Deep Purple has been able to characterise the activity, nutrient requirements and genome of glacier ice algae, using novel single-cell techniques (secondary ion mass spectrometry (SIMS), combined scanning electron microscopy, and single cell sorting). A range of experiments, together with the single-cell measurements, provided some vital data about nutrient controls, suggesting that glacial ice algae are not severely limited by macronutrients.

A number of techniques for the characterisation of organic molecules related to biological activity on ice surfaces have been used during the field campaigns, showing, for instance, that microbial communities on the ice surface are able to emit volatile organic carbon at the same order of magnitude as in tundra ecosystems. Furthermore, a significant fraction of the volatile organic carbon produced have been identified as anti-fungal metabolites. This information combined with the high rates of fungal parasitic infection on glacial algae demonstrate the chemical warfare that happens in microbial communities from the ice surface.

We have produced the first harmonised satellite remote sensing data for albedo variations in the Dark Zone, from 1984 to 2020 (https://github.com/fsn1995/Remote-Sensing-of-Albedo(s’ouvre dans une nouvelle fenêtre) Feng et al, 2023, doi: 10.1017/jog.2023.11). There has been widespread community uptake of the BIOSNICER GO radiative transfer model (https://github.com/jmcook1186/BioSNICAR_GO(s’ouvre dans une nouvelle fenêtre)) the state of the science model for calculating the impact of both organic and inorganic particulates on ice melt. New methodology has been developed for measuring the adsorption capacity of glacier ice algal cells, providing new fundamental data for use in radiative transfer models. Our work on nutrient chemistry shows that future expansion of the Dark Zone is unlikely to be macro-nutrient limited, removing one of the key hurdles that confounds widescale darkening of the ice sheet in a warming climate.

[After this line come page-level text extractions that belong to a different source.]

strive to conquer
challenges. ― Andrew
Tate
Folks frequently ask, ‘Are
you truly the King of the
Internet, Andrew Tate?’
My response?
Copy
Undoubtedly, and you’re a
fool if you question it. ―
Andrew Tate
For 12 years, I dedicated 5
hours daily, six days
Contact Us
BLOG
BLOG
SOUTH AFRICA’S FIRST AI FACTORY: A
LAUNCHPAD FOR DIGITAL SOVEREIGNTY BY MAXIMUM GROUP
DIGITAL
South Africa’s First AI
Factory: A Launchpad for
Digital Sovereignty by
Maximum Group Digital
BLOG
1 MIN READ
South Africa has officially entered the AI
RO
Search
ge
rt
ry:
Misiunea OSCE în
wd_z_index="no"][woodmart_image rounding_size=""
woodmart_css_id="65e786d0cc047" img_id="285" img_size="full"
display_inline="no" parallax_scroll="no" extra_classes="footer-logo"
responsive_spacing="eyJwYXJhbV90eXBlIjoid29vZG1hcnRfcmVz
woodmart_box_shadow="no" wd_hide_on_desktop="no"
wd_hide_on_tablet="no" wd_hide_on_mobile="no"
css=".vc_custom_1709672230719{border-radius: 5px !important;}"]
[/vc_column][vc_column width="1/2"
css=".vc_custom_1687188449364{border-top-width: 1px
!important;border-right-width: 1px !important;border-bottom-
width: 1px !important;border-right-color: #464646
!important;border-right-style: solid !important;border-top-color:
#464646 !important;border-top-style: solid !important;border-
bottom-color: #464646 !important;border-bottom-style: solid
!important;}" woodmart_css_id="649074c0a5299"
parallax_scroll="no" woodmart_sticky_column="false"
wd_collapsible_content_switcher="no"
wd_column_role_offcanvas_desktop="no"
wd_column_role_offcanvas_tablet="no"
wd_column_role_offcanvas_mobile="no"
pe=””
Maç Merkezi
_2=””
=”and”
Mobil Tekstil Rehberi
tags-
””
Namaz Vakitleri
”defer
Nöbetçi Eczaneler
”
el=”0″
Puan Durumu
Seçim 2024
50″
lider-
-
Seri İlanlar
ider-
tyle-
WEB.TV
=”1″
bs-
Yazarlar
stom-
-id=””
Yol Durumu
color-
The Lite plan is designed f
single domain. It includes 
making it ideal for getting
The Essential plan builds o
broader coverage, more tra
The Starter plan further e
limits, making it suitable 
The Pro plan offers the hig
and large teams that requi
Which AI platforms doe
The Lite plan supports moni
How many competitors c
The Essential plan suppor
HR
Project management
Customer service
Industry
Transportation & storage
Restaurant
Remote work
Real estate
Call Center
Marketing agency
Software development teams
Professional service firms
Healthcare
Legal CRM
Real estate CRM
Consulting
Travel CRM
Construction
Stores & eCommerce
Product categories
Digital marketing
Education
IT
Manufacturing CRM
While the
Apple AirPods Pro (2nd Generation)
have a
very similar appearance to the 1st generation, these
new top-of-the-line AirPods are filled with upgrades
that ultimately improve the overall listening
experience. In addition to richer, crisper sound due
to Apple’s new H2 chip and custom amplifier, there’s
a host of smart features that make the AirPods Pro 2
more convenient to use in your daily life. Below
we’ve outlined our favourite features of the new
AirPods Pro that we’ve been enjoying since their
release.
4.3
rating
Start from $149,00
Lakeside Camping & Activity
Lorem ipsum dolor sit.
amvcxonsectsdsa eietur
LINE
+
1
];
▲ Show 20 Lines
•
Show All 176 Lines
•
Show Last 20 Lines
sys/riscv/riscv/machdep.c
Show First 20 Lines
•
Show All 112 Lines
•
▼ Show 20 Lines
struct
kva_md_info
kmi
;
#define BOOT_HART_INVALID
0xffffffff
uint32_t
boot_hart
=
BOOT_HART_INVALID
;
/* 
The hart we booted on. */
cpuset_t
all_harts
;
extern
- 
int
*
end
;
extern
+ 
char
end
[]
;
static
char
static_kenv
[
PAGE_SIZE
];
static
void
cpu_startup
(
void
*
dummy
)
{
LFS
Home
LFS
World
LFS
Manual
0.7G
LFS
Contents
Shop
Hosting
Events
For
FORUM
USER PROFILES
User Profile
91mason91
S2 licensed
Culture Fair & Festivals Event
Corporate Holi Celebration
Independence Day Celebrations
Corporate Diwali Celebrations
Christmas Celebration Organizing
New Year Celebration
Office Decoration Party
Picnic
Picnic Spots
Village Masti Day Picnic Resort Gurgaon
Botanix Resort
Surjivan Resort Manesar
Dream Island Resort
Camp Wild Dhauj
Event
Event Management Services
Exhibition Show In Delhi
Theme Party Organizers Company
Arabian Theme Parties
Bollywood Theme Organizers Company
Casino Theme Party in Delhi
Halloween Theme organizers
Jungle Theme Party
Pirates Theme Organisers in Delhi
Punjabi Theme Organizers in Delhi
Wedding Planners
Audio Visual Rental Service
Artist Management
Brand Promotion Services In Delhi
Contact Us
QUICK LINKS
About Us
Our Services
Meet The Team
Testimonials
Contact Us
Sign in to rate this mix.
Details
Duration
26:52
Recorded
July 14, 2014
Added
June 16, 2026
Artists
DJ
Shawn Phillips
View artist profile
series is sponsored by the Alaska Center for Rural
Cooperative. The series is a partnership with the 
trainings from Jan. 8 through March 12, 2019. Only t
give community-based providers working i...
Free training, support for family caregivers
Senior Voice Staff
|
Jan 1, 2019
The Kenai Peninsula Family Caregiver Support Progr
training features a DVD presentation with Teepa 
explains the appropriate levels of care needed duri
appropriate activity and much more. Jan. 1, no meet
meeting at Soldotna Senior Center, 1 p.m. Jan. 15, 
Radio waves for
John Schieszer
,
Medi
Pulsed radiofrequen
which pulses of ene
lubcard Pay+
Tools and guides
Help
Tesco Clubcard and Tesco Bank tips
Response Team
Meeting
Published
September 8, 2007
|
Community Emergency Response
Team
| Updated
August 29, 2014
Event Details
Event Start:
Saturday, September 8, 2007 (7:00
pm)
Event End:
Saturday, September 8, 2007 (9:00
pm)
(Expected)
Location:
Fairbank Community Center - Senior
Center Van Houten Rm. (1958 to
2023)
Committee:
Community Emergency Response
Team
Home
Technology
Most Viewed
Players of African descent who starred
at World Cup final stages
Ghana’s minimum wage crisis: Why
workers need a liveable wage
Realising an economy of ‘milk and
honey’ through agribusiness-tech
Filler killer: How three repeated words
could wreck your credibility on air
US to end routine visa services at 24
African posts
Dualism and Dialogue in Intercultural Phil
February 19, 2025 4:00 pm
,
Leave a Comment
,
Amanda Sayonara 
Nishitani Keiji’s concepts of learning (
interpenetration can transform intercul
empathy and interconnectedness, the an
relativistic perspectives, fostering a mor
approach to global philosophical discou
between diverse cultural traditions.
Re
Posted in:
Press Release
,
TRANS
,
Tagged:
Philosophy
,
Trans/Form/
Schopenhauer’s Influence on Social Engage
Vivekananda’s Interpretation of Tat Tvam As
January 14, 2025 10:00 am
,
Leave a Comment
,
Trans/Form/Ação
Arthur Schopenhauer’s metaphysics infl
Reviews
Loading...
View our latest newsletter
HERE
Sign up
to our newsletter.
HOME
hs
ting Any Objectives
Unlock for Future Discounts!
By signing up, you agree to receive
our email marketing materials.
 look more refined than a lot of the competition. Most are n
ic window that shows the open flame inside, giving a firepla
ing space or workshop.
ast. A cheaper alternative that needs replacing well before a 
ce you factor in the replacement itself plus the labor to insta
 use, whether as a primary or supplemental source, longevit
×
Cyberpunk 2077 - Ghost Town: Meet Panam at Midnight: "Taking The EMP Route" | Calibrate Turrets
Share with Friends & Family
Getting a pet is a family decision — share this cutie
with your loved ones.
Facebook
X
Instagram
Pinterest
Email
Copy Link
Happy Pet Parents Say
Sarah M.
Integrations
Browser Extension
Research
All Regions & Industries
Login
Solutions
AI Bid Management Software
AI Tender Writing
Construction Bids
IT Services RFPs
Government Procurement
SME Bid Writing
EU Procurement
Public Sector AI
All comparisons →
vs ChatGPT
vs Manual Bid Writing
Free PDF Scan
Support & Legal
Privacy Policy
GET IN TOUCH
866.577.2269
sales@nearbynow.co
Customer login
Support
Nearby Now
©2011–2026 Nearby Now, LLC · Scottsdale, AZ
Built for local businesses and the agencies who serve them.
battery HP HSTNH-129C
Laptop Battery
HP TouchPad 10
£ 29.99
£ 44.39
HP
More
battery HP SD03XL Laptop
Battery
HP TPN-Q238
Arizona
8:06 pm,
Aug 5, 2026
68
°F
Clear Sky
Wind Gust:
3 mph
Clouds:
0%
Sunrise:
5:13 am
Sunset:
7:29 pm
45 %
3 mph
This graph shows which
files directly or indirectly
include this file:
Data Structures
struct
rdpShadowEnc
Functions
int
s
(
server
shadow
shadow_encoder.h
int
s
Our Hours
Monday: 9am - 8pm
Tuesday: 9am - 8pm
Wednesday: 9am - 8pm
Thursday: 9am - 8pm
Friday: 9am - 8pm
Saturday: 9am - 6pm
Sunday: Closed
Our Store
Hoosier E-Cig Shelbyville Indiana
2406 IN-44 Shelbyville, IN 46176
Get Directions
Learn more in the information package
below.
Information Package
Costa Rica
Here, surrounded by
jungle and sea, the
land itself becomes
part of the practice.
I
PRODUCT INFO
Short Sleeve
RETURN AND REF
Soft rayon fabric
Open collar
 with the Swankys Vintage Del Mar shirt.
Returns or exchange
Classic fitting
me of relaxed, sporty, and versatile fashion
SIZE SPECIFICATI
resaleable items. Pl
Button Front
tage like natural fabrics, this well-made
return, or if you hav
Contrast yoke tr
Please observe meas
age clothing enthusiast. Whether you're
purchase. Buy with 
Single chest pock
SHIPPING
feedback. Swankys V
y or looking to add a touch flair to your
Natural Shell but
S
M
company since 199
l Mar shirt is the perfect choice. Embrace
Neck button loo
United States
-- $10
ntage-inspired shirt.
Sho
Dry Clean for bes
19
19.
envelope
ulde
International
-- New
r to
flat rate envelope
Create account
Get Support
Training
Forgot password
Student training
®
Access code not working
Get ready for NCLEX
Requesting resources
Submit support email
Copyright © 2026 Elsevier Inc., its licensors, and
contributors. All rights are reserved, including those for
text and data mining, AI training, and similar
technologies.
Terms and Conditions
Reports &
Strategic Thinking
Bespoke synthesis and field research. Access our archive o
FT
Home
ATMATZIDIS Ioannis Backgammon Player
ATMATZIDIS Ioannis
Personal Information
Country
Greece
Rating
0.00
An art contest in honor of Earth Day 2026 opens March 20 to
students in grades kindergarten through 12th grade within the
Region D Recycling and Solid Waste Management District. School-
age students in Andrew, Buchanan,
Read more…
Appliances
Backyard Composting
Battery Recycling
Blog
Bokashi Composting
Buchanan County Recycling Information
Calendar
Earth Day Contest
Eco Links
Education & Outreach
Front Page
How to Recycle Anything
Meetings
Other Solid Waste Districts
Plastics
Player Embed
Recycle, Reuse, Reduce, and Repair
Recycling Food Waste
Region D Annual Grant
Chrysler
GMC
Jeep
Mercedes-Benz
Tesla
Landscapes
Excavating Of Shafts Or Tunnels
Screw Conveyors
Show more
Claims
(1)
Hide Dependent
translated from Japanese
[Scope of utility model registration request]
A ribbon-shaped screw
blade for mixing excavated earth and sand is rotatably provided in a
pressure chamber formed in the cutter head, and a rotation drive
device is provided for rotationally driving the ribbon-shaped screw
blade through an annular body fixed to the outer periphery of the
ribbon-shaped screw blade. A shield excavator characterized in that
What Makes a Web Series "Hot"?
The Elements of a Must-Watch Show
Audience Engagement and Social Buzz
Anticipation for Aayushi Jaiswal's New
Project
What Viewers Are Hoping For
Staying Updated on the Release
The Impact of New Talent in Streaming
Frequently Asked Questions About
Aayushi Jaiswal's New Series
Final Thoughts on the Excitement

We are close to publishing a full genome of the glacier algae and to provide in-depth understanding of their characteristics and evolutionary traits that allow them to survive and thrive on ice surfaces. This will have a high impact in the subject area, considering that the glacier ice algae do not only inhabit the Greenland Ice Sheet, but glaciers worldwide.

We have designed, tested and validated new methods to collect, preserve, process and analyse the very low levels of organic carbon contents in the melted snow and ice by avoiding any use of plastics in the procedures. Using a similar approach, we also optimized the extraction and analyses of the complex carbon species contained in all filtered particulates by developing and optimising a series of extraction and analyses protocols for high-resolution mass spectrometric analyse of all organic compounds (incl. pigments, metabolites and carbon species) in all cases to very low levels.

The understanding of the nutrient requirements from single cell nutrient analysis is allowing refinement of the culturing work that will allow for the next generation of laboratory experiments with glacier ice algae. This would include, for example, understanding of how ice algae interact with other members of the microbial community, mechanisms for production of photo-protective pigments (that ultimately impact on albedo), and their adaptation mechanisms to freeze-thawing conditions.